I prepared for the interview all morning, heading to the neighbourhood cafe De Balie, where free internet and great coffee abounds. The interview was in Katwijk (say Cat-vike), and by the time I took a train and bus out to the coastal town and got back, it was already late afternoon. I had bought a ticket on the overnight bus to London, via the ferry from Calais to Dover. I walked through the Albert Cuypmarket looking for something to take on the bus, but didn’t find any prepared foods that looked any good, except some fries which I ate on the walk back to the hostel.
Suddenly I passed a shop window and saw the familiar spread of rolls, pastries, cakes and breads. Bakery. I ducked in and bought an olliebollen, a Dutch donut widely considered to be the first version of the modern donut. They’re rounder and lack holes in the center, but they’re just as delicious.

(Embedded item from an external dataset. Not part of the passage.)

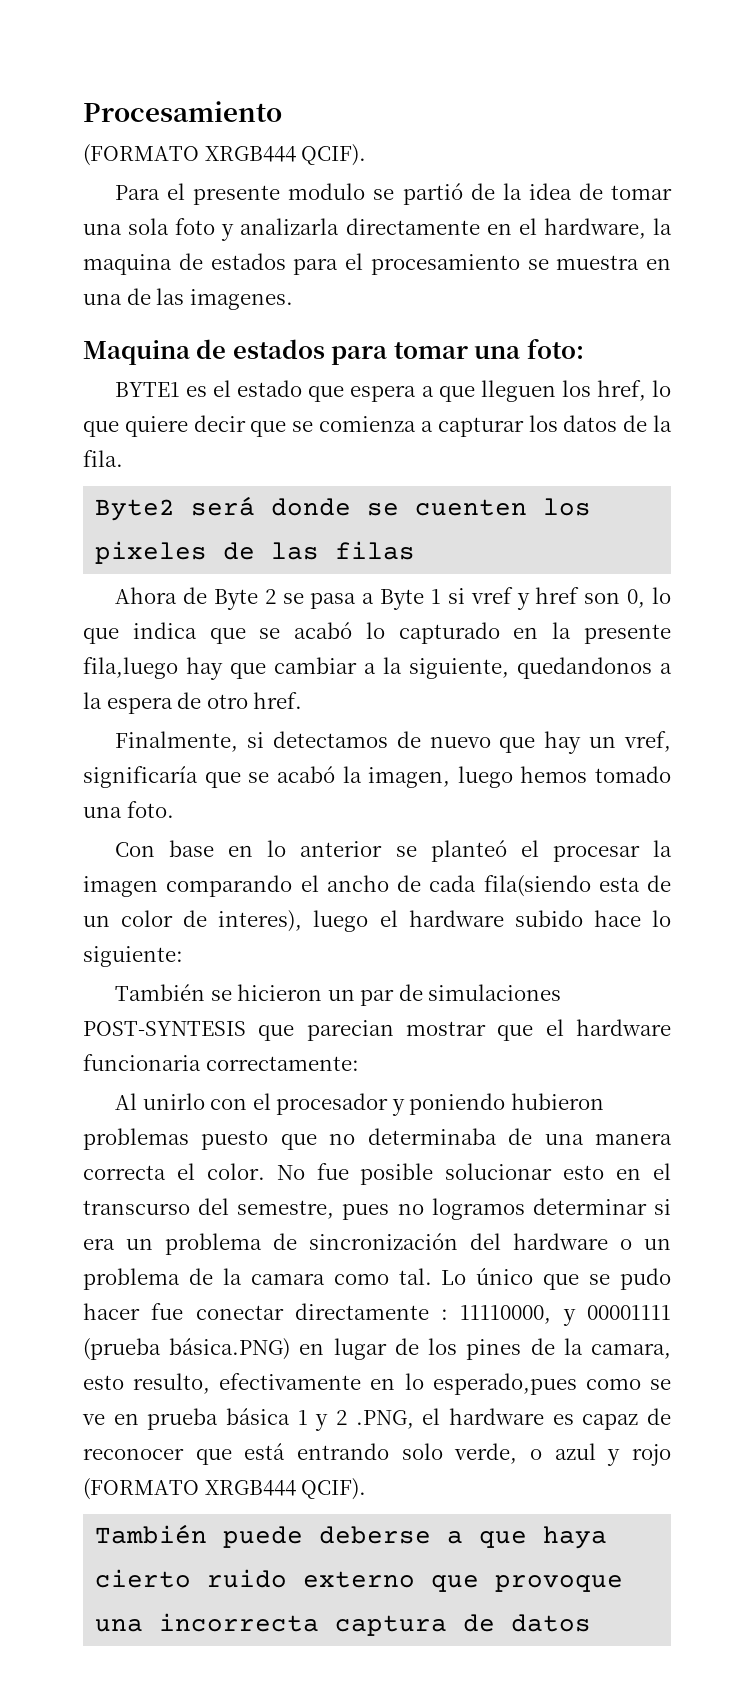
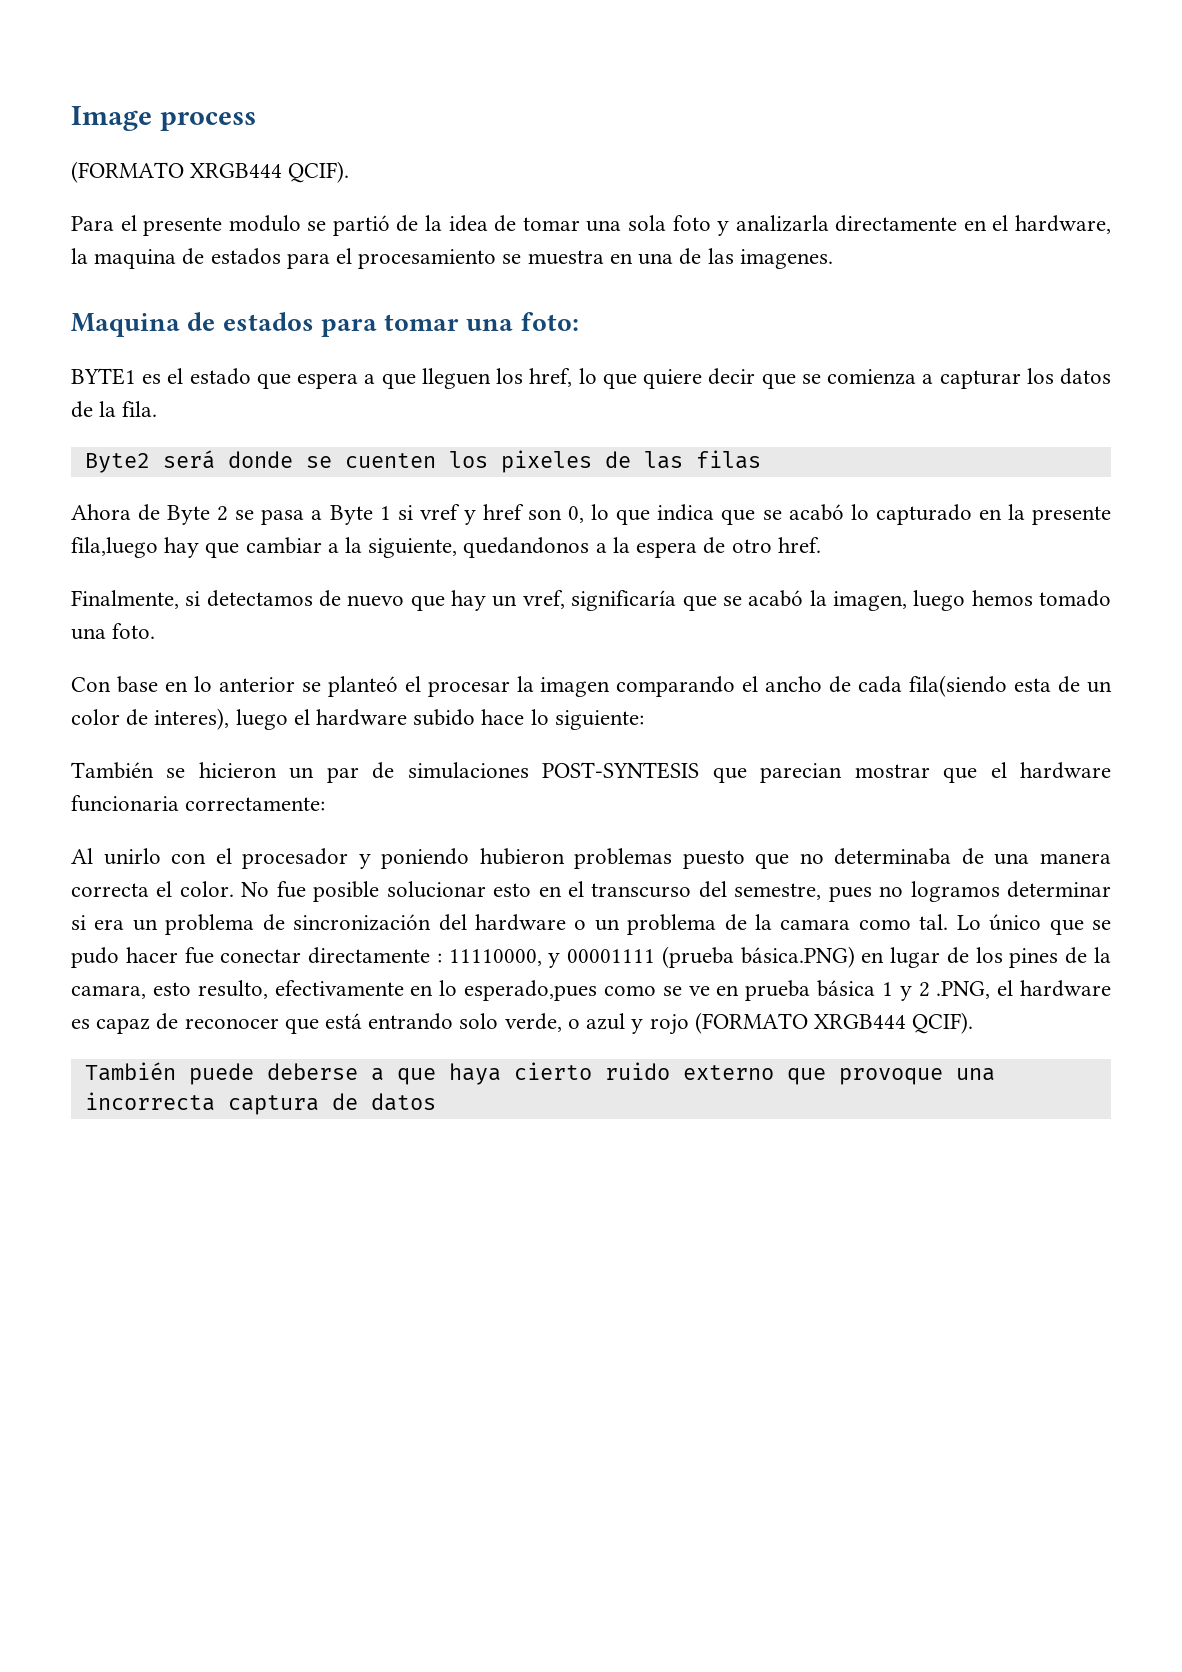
[83,101,282,122] Procesamiento -> [71,106,256,131] Image process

I ended up taking the long way back, and by the time I got back to the familiar grounds of the Rijksmuseum, I spotted another olliebollen cart and had to try another one. Yup, still delicious, I was satisfied. In fact, the sugar high had made me a little sick. But I had just come out of a great interview so I felt the need to treat myself to the point of trauma.
With my bags in tow I finally said goodbye to Amsterdam and waited for the bus driver to open up the Eurolines coach at Amstel station. He seemed like a pretty interesting guy, but man was that an understatement …
A few minutes after we left the station, he came on the PA and made the usual announcements of where we were going, how long it would take, other stops we’d have to make, etc. Then he started talking about rules for riding in his bus. Rule number one: no chips. “No potato chips, no Bugles, no Pringles. Some people say they’re not chips, but if they’re not chips, then I don’t know what they are. To me, they are chips.”
Rule number two: “Gentlemen, please, don’t embarrass yourself. When you use the toilet, please sit down like a lady.” That’s right, he requested that all men sit on the toilet when peeing. All the passengers looked at each other confused and amused. “When you are peeing, you have your dickie in one hand and you are balancing with the other, what happens when I go heavy on my brake?”
He had a valid point, in that it’s difficult to really get your aim right on a moving vehicle, but it was funny that he was so passionate about it. The way he saw it, “The ladies don’t like it and I don’t like it because I have to clean this mess! And I AM NOT A SOCIAL WORKER!”
The punishment for violation of any of these rules involved a choice: “You can either walk to England or swim.” Except he pronounced it “shwim.”
Both of these rules, along with some other equally strange ones, such as “Absolutely no kind of peanut,” were announced in complete seriousness over the PA every time a new set of people boarded the bus. So the travelers who had been on since Amsterdam got to hear this wonderful code of conduct about 4 times. By the 3rd time, people would react with cheers or jeers during the more scandalous parts.
When we finally got to the ferry terminal at Calais, and a set of customs and passport checks (one for the French side, one for the British side), the driver advised, “Show the [customs] card on the UK side. Don’t show your card to the French because they cannot read.”
Finally, at around 6AM, we arrived at Victoria Station. I’ll break here since my day actually continues in London. I was going to meet Rebecca that evening after she finished work, so I had to amuse myself in the city until then. Arguably, this was the longest day of all my travels. Now you could say I did sleep on the bus so it’s really two separate days, but as anyone who’s been on these trips knows, those 2 hour bursts of sleep before someone wakes you up to tell you to sit down while you pee can hardly be considered sleep. So far I had nailed a job interview, eaten myself into a donut-fueled sugar stroke, endured a long bus ride piloted by a comic book character, and now I had been dropped in the middle of London with nothing to do, nowhere to go and 12 hours to kill. Thankfully, sightseeing in London is a by-the-book, time-tested tradition.